Render the lines of the records below as a numbered list, omitting any blank lines. Begin at the start of the records and continue through the line containing "Basília Rodrigues", including that line.

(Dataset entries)
=== Begin Enclosure ===
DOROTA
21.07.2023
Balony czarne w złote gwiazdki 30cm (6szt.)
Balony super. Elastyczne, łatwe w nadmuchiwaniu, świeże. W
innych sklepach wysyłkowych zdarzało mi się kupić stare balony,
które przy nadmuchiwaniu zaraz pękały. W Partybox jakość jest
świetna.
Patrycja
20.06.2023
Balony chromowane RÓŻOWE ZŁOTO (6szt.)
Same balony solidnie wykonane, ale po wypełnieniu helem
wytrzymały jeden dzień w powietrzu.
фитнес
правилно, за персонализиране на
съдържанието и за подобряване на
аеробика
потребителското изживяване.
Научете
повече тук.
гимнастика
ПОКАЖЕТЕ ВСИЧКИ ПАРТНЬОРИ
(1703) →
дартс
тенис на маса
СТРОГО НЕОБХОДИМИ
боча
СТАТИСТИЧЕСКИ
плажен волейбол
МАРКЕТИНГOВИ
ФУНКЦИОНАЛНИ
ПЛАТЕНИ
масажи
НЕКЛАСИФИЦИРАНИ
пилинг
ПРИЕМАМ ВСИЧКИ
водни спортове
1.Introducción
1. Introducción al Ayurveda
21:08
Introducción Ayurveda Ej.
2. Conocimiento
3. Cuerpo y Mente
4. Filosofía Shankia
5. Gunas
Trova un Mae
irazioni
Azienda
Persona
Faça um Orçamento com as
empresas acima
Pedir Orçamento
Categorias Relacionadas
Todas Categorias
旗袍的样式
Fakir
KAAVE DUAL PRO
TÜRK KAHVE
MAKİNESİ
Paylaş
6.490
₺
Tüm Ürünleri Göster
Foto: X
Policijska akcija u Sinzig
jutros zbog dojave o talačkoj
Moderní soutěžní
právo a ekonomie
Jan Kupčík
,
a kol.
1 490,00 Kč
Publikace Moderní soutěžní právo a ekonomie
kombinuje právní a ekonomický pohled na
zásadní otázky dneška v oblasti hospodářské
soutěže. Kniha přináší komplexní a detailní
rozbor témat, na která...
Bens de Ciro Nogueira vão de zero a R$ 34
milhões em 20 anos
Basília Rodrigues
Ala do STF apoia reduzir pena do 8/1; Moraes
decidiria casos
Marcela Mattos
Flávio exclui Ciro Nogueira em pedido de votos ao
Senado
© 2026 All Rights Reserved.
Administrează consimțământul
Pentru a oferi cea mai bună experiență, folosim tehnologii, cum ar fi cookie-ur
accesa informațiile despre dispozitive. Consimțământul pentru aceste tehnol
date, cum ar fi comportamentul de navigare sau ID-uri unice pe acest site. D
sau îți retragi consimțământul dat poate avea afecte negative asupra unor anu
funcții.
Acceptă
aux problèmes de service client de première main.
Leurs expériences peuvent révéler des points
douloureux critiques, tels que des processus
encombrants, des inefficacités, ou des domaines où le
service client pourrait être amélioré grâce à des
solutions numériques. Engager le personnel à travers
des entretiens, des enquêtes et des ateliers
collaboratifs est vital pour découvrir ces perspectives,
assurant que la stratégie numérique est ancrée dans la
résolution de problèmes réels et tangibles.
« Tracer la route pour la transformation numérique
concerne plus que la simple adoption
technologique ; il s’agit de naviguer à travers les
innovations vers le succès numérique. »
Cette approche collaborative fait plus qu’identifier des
=== End Enclosure ===
- [Answer to the exercise]
1. DOROTA
2. 21.07.2023
3. Balony czarne w złote gwiazdki 30cm (6szt.)
4. Balony super. Elastyczne, łatwe w nadmuchiwaniu, świeże. W
5. innych sklepach wysyłkowych zdarzało mi się kupić stare balony,
6. które przy nadmuchiwaniu zaraz pękały. W Partybox jakość jest
7. świetna.
8. Patrycja
9. 20.06.2023
10. Balony chromowane RÓŻOWE ZŁOTO (6szt.)
11. Same balony solidnie wykonane, ale po wypełnieniu helem
12. wytrzymały jeden dzień w powietrzu.
13. фитнес
14. правилно, за персонализиране на
15. съдържанието и за подобряване на
16. аеробика
17. потребителското изживяване.
18. Научете
19. повече тук.
20. гимнастика
21. ПОКАЖЕТЕ ВСИЧКИ ПАРТНЬОРИ
22. (1703) →
23. дартс
24. тенис на маса
25. СТРОГО НЕОБХОДИМИ
26. боча
27. СТАТИСТИЧЕСКИ
28. плажен волейбол
29. МАРКЕТИНГOВИ
30. ФУНКЦИОНАЛНИ
31. ПЛАТЕНИ
32. масажи
33. НЕКЛАСИФИЦИРАНИ
34. пилинг
35. ПРИЕМАМ ВСИЧКИ
36. водни спортове
37. 1.Introducción
38. 1. Introducción al Ayurveda
39. 21:08
40. Introducción Ayurveda Ej.
41. 2. Conocimiento
42. 3. Cuerpo y Mente
43. 4. Filosofía Shankia
44. 5. Gunas
45. Trova un Mae
46. irazioni
47. Azienda
48. Persona
49. Faça um Orçamento com as
50. empresas acima
51. Pedir Orçamento
52. Categorias Relacionadas
53. Todas Categorias
54. 旗袍的样式
55. Fakir
56. KAAVE DUAL PRO
57. TÜRK KAHVE
58. MAKİNESİ
59. Paylaş
60. 6.490
61. ₺
62. Tüm Ürünleri Göster
63. Foto: X
64. Policijska akcija u Sinzig
65. jutros zbog dojave o talačkoj
66. Moderní soutěžní
67. právo a ekonomie
68. Jan Kupčík
69. ,
70. a kol.
71. 1 490,00 Kč
72. Publikace Moderní soutěžní právo a ekonomie
73. kombinuje právní a ekonomický pohled na
74. zásadní otázky dneška v oblasti hospodářské
75. soutěže. Kniha přináší komplexní a detailní
76. rozbor témat, na která...
77. Bens de Ciro Nogueira vão de zero a R$ 34
78. milhões em 20 anos
79. Basília Rodrigues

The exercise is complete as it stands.